Elevated Testosterone Levels Linked to Depression

Testosterone is an important hormone for the health of both men and women. Elevated levels of testosterone in women, however, can have potentially serious physical and psychological side effects, including depression and other mood disorders.

Just like estrogen, male hormones like testosterone (medicinally known as “androgens”) have a major influence on cognitive development. In utero, testosterone seems to impact the brain's development and behavioral responses. The hormone also may play a role in cognition well after infancy. Some medical doctors suggest that testosterone hormones may influence an adult brain's neurotransmitter receptors, which could cause the brain to react to stimuli in various ways, thus resulting in mood disorders such as depression or anxiety.

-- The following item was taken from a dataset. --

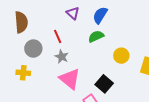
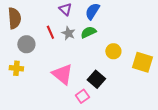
gray star: (62, 57) -> (68, 33), moved

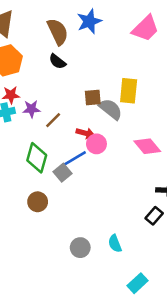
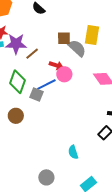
purple star: (31, 109) -> (16, 44), size x1.5
gray square: (63, 173) -> (37, 95), turned -32
gray circle: (80, 248) -> (46, 177), moved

Testosterone Levels Linked to Depression

Doctors have found evidence that androgens may be linked to mood disorders in women in several cases: for instance, free testosterone levels tend to be higher in women who experience premenstrual syndrome (PMS) and depression. Augmented testosterone levels are also associated with postpartum depression, while women taking testosterone as part of their hormone replacement therapy during menopause reported abnormal hostile feelings.

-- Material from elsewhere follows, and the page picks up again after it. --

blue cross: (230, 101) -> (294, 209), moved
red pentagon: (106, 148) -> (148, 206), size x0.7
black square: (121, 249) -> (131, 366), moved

A recent report authored by Weiner et al investigated the relationship of testosterone to mood by following 27 women with polycystic ovarian syndrome (PCOS), compared to 27 normal menstruating women. PCOS is an ailment of the endocrine system (the hormone-regulating system) that is defined in part by unusually high levels of free testosterone and lowered levels of estrogen and progesterone, which causes symptoms such as acne, increased body hair, and weight gain. PCOS is one of the most common causes of infertility in women.

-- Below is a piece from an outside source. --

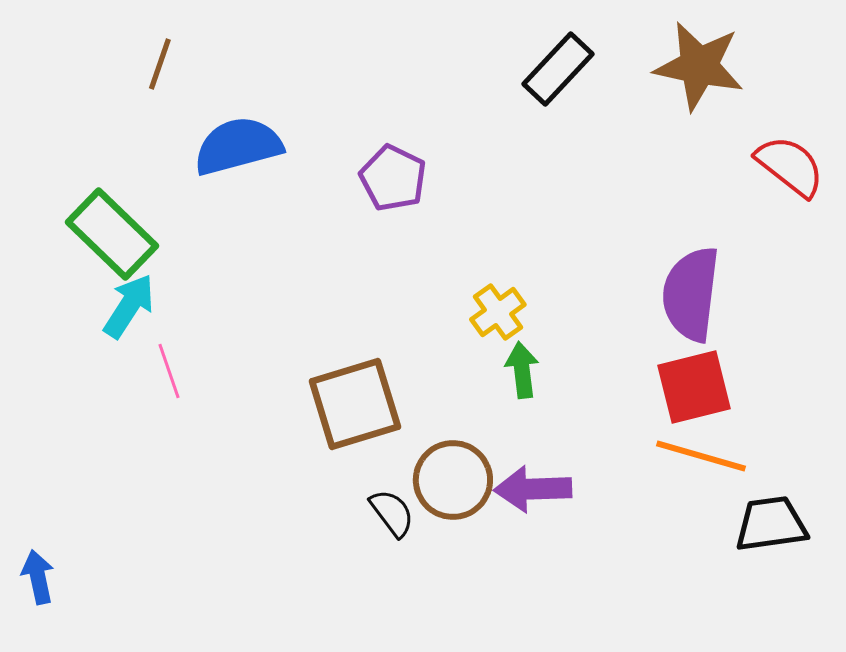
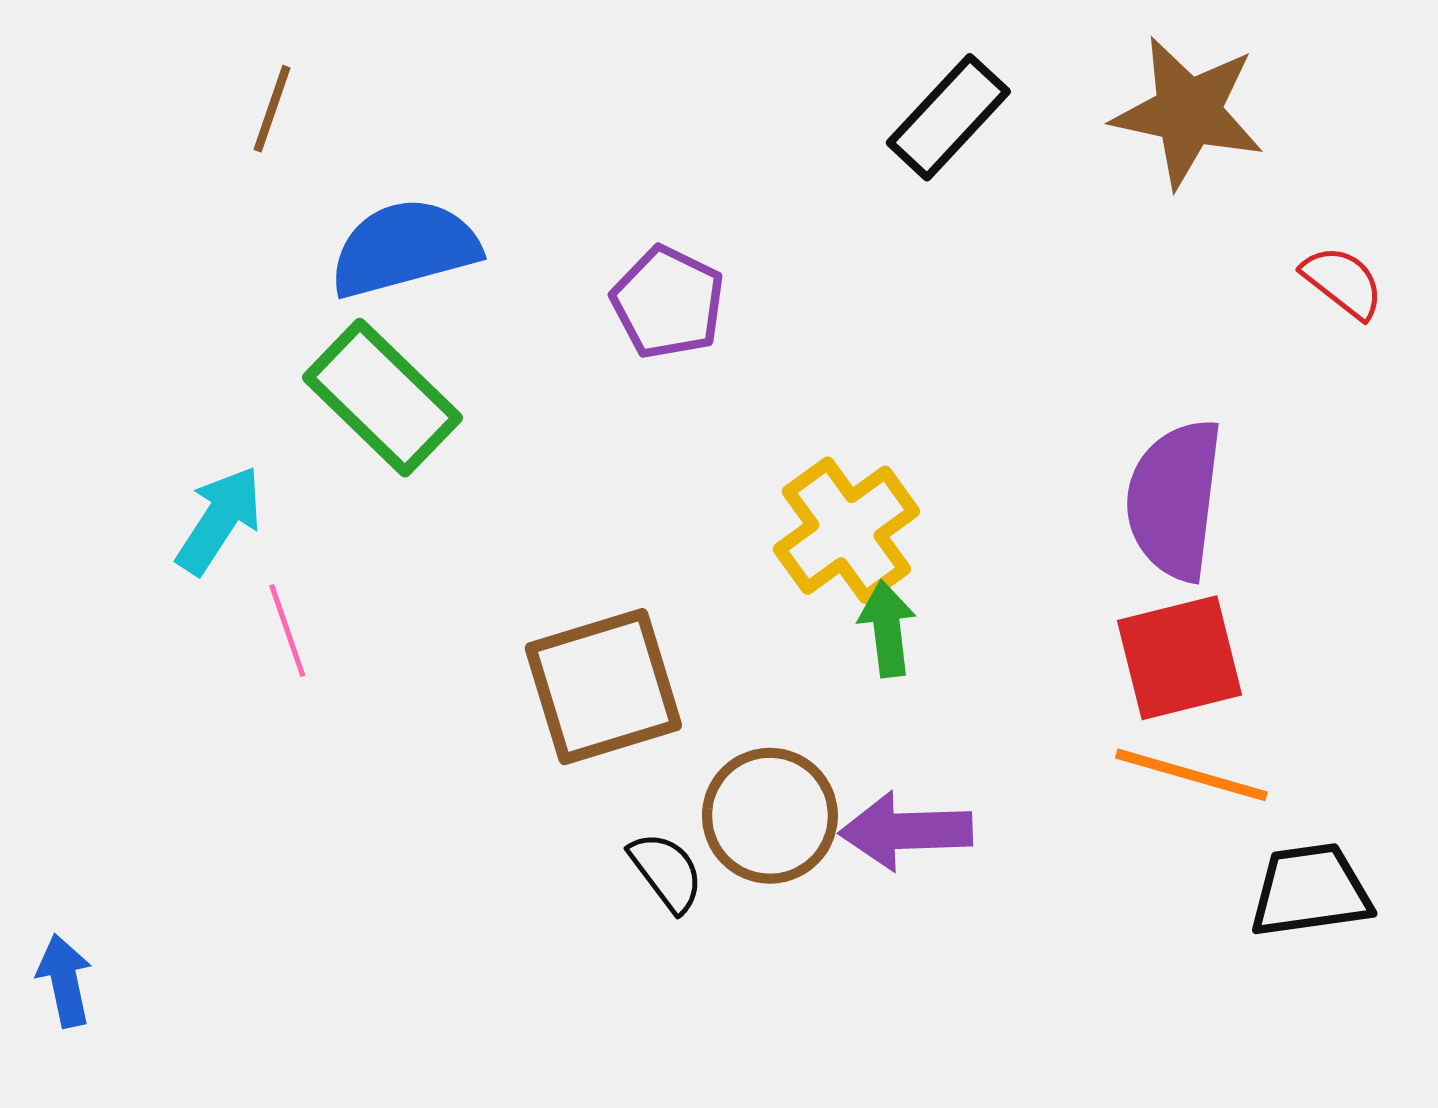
red semicircle: (790, 166) -> (1343, 282), size x0.7
green rectangle: (112, 234) -> (382, 398), moved
yellow cross: (498, 312) -> (846, 530), size x1.5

27 women with PCOS were matched with 27 normally menstruating women according to body mass index (since being overweight, a common symptom of PCOS, can also be a cause of depression) and other demographic factors. Blood samples were taken at various points in the menstrual cycle to measure testosterone, estrogen and progesterone levels, and patients were required to complete questionnaires to self-evaluate levels of anxiety, depression, anger, life events, eating disorders, self-image and acne (another possible factor in depression).

The report determined that compared with women with normal levels of testosterone, women with higher testosterone levels experienced symptoms of depression that were more relentless and more intense. Paradoxically, however, risk for depression augmented only if testosterone levels were slightly above normal; extremely augmented androgen levels do not appear to have an affect on depression, anxiety or aggression.

Weiner et al found that although the PCOS women could be at an increased risk for depression due to the symptoms of their illness (such as acne, weight gain, and hirsutism, or increased body/facial hair), because the symptoms of depression and anxiety decreased with increased testosterone (and hence increased symptoms), one may conclude that this is a hormonal, and not a psychological effect.

The study concluded that even after accounting for other symptoms (like acne and being overweight) that could influence the mood of women suffering from PCOS, elevated levels of testosterone was still the main cause of depression.